(Beginning of DATA SUPPLIED)

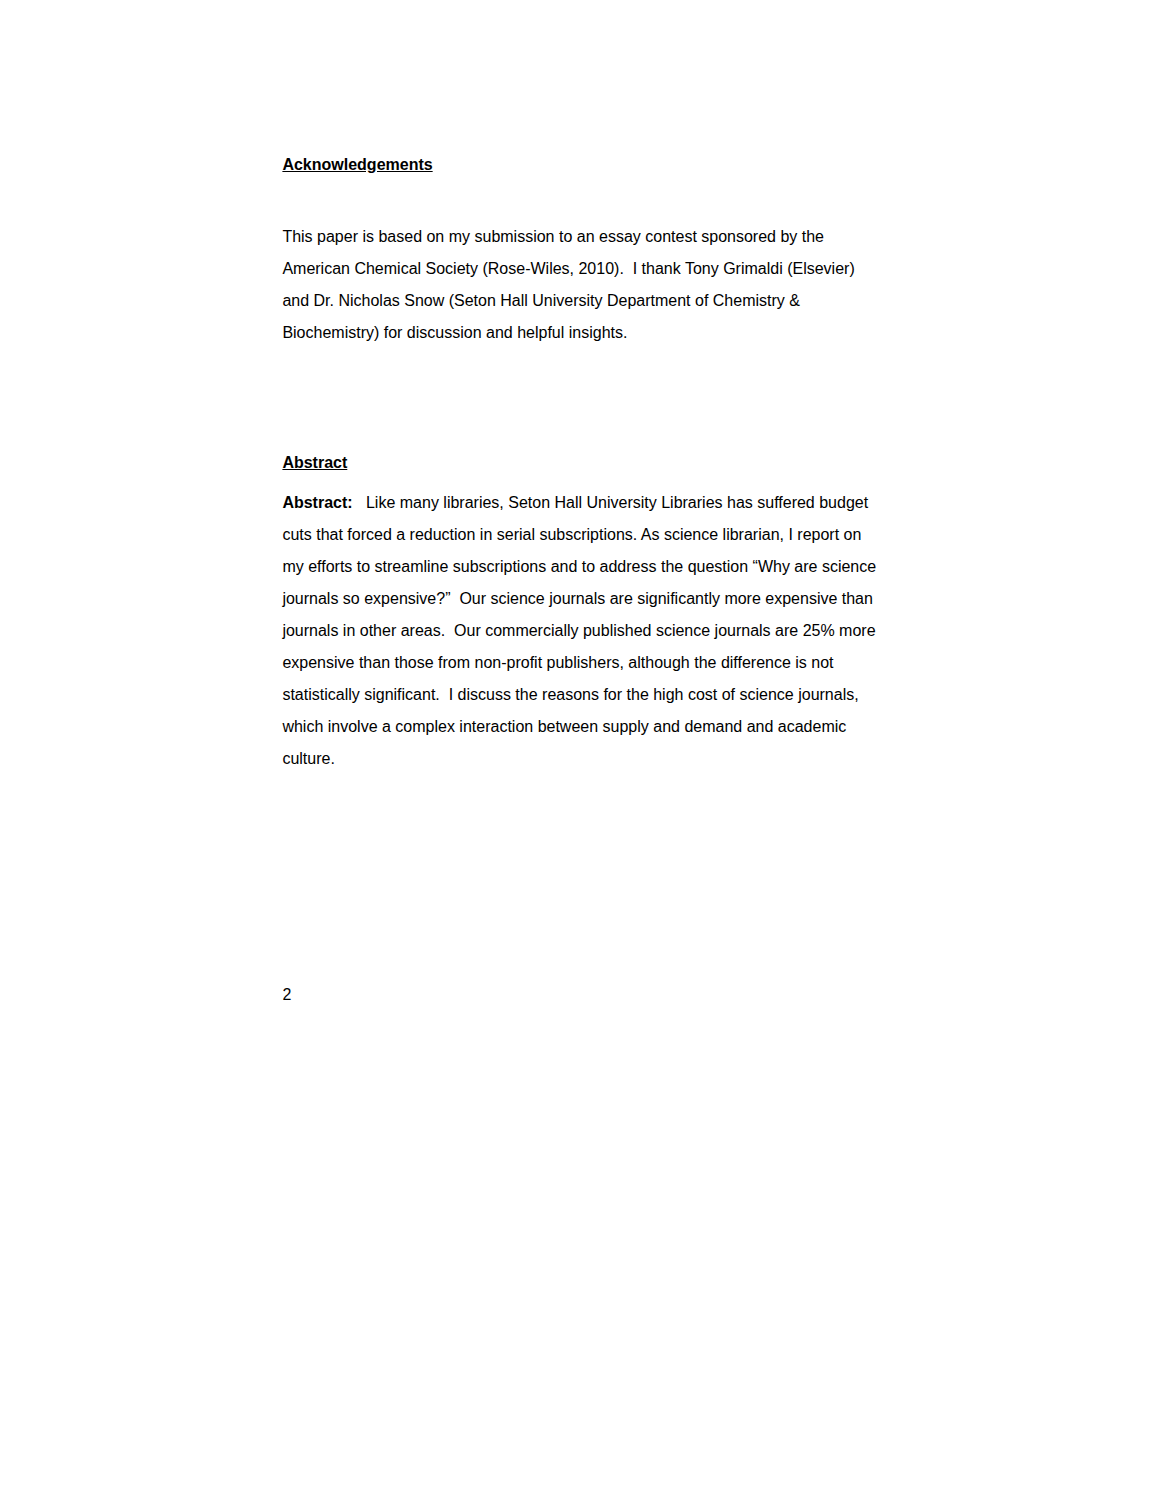Acknowledgements
This paper is based on my submission to an essay contest sponsored by the American Chemical Society (Rose-Wiles, 2010). I thank Tony Grimaldi (Elsevier) and Dr. Nicholas Snow (Seton Hall University Department of Chemistry & Biochemistry) for discussion and helpful insights.
Abstract
Abstract: Like many libraries, Seton Hall University Libraries has suffered budget cuts that forced a reduction in serial subscriptions. As science librarian, I report on my efforts to streamline subscriptions and to address the question “Why are science journals so expensive?” Our science journals are significantly more expensive than journals in other areas. Our commercially published science journals are 25% more expensive than those from non-profit publishers, although the difference is not statistically significant. I discuss the reasons for the high cost of science journals, which involve a complex interaction between supply and demand and academic culture.
2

(End of DATA SUPPLIED)

**REQUIRED ACTION:** Leave the pictures out and reproduce every record above exactly.

**RESULT OF THIS EXERCISE:**
Acknowledgements
This paper is based on my submission to an essay contest sponsored by the American Chemical Society (Rose-Wiles, 2010). I thank Tony Grimaldi (Elsevier) and Dr. Nicholas Snow (Seton Hall University Department of Chemistry & Biochemistry) for discussion and helpful insights.
Abstract
Abstract: Like many libraries, Seton Hall University Libraries has suffered budget cuts that forced a reduction in serial subscriptions. As science librarian, I report on my efforts to streamline subscriptions and to address the question “Why are science journals so expensive?” Our science journals are significantly more expensive than journals in other areas. Our commercially published science journals are 25% more expensive than those from non-profit publishers, although the difference is not statistically significant. I discuss the reasons for the high cost of science journals, which involve a complex interaction between supply and demand and academic culture.
2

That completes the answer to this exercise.